Cecilia Diaz Campo, assistant professor of economics PhD: economics, University of Western Ontario, 2022 Prior to Olin: teaching and research assistant, University of Western Ontario Research interests: empirical industrial organization, health economics, applied econometrics, applied microeconomics

Brad Larsen, associate professor of economics PhD: economics, MIT, 2013 Prior to Olin: assistant professor of economics, Stanford University Research interests: industrial organization, bargaining/negotiation, occupational licensing, online markets, auction, applied econometrics

Brittany Lewis, assistant professor of finance PhD: finance, Northwestern University, 2020 Prior to Olin: assistant professor of finance, Indiana University at Bloomington/visiting scholar, Northwestern University Research interests: the intersection of financial intermediation and household finance

Margarita Tsoutsoura, associate professor in finance PhD: finance and economics, Columbia University, 2010 Prior to Olin: John and Dyan Smith Professor of Management and Family Business, Cornell University Research interests: corporate finance, family business, entrepreneurship and innovation

PROFESSOR OF PRACTICE

Kabir Dutta, professor of practice in finance PhD: philosophy in financial engineering, University of Pennsylvania, 2002 Prior to Olin: assistant professor of finance, John Hopkins University Research Interests: financial engineering, operational risk, credit risk, stochastic modeling, enterprise risk management, information economics

LECTURERS

Koray Sayili, senior lecturer in finance PhD: business economics, Queen’s University, 2014 Prior to Olin: assistant professor of finance, University of Indiana at Bloomington

Research interests: entrepreneurship, innovation, human capital, managerial compensation, portfolio hedging

Chris Mondy, lecturer in marketing PhD: logistics, materials and supply chain management, University of Missouri–St.

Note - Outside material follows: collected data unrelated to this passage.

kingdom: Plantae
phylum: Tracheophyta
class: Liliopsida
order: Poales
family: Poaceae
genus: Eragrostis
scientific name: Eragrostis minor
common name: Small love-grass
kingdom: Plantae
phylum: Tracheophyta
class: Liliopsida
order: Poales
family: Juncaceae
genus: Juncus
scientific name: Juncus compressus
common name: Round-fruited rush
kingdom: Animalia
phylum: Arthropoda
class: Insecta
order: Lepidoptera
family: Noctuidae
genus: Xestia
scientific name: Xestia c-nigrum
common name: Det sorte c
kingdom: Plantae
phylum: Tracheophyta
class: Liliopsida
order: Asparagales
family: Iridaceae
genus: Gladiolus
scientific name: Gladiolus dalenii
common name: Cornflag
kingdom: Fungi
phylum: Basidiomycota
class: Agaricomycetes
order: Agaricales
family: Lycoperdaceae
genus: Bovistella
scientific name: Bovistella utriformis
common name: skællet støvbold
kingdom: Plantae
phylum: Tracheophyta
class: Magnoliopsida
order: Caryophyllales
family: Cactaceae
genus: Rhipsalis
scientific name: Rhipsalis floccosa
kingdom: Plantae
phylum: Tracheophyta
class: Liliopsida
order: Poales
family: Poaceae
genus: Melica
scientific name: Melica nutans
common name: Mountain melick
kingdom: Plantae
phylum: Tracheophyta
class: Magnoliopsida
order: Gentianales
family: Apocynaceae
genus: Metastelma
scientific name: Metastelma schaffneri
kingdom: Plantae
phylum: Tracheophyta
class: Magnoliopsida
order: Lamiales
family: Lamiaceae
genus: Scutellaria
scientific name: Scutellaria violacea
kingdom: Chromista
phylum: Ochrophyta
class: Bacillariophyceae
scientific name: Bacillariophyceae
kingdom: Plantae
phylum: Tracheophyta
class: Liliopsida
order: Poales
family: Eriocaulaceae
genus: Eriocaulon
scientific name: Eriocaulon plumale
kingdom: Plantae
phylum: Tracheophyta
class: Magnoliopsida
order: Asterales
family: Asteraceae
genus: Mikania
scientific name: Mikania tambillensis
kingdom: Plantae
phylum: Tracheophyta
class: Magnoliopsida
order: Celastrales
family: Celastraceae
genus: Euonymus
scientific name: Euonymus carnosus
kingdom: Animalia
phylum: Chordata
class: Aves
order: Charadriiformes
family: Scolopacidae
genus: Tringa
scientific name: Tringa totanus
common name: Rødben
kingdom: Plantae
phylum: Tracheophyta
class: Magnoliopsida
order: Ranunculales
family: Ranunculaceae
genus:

Louis, 2021 Prior to Olin: visiting assistant professor, University of Central Oklahoma

VISITING FACULTY

Michaela Pagel, visiting associate professor of finance PhD: economics, University of California, Berkeley, 2014 Prior to Olin: Roderick H. Cushman Associate Professor of Business, Columbia Business School Research interests: behavioral economics, household finance, macroeconomics

POSTDOCS

Martin Luccioni, postdoc in economics PhD: economics, University of Western Ontario, 2022 Prior to Olin: research assistant, University of Western Ontario Research interests: economics of education, labor economics, empirical microeconomics, personnel economics

My Tra Nguyen, postdoc in finance PhD: finance and econometrics, Warwick Business School, 2022 Prior to Olin: research fellow, Gillmore Research Center for Financial Technology (U.K.) Research interests: applications of textual analysis to empirical asset pricing, financial technology

Zhaoque (Chosen) Zhou, postdoc in finance PhD: finance, Syracuse University, 2021 Research interests: algorithm trading, high-frequency trading

Pictured at top: Top row, left to right, Antoine, Birnbaum, Bogard, Dias Campo, Dutta; second row, Larsen, Lewis, Luccioni, Mondy, Nguyen; bottom row, Pagel, Sayili, Tsoutsoura, Zhou.